As was mentioned earlier, in Lee v. State, 397 So. 2d 684 (Fla. 1981), we upheld section 918.14(3)(a)1 against a challenge for vagueness. Although not stated in the opinion, it appears likely that in finding the statutory warning sufficiently definite the Court looked at and had in mind the other portions of section 918.14, which make it clear that the legislature intended to prevent threats against witnesses in judicial proceedings made for the purpose of influencing their testimony. However, to say that the statute is intended to apply to those who threaten a witness knowing that the person is a witness and with intent to influence the testimony of the witness does not compel the conclusion that such knowledge and intent are to be deemed elements that must be pleaded and proved in a prosecution under section 918.14(3)(a)1.

We therefore hold that scienter and specific intent are not elements of the crime proscribed by section 918.14(3)(a)1. The information, which was drafted substantially in the language of the statute, was sufficient. The decision of the district court of appeal reversing the trial court's judgment is quashed. The case is remanded with directions to reinstate the judgment and sentence.

It is so ordered.


OVERTON, J., concurs in part and dissents in part with an opinion.

OVERTON, Justice, concurring in part, dissenting in part.

I concur that the information gave the respondent sufficient knowledge of the offense for which he was charged, particularly in view of the record in this case, the availability of broad discovery by our rules, and the failure of the defendant to show any actual prejudice to the fairness of the trial.

I dissent, however, on the majority's construction of section 918.14(3)(a)1, Florida Statutes (1979), that knowledge and intent are not elements of the offense of obstruction of justice.

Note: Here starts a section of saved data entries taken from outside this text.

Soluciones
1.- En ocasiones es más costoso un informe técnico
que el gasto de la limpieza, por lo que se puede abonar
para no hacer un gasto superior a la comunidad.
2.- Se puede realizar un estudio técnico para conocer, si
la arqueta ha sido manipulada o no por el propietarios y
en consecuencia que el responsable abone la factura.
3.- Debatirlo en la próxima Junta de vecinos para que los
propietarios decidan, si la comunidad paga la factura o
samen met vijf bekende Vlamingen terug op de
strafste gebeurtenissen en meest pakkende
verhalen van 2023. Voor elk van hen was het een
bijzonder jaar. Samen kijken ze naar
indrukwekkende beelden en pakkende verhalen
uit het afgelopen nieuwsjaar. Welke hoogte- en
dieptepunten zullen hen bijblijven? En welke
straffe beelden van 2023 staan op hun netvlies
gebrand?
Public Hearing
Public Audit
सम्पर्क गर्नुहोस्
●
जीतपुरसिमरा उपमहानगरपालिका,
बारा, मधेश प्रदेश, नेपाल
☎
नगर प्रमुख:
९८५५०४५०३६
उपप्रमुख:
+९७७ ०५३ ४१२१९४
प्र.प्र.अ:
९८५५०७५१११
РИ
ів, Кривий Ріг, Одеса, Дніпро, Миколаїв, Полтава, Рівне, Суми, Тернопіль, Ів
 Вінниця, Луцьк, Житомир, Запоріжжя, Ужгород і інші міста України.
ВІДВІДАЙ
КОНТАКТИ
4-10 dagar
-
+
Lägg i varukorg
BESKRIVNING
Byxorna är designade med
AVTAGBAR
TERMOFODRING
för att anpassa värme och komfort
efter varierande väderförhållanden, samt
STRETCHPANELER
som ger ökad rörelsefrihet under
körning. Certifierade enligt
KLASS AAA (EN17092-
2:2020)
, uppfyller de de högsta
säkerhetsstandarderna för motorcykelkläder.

That construction has invalidated the statute. In my view, for a person to obstruct justice he must know that he is in fact obstructing justice. Under this opinion, a defendant could be charged with obstructing justice for interfering with the testimony of a witness when the defendant has no knowledge of any court proceedings or that the interfered-with individual is in fact a witness in a court case. I find the statute as now construed is overbroad and, consequently, it violates the first amendment of the United States Constitution. This construction is not necessary under the facts of this case because knowledge and intent were sufficiently established in the record to sustain this conviction.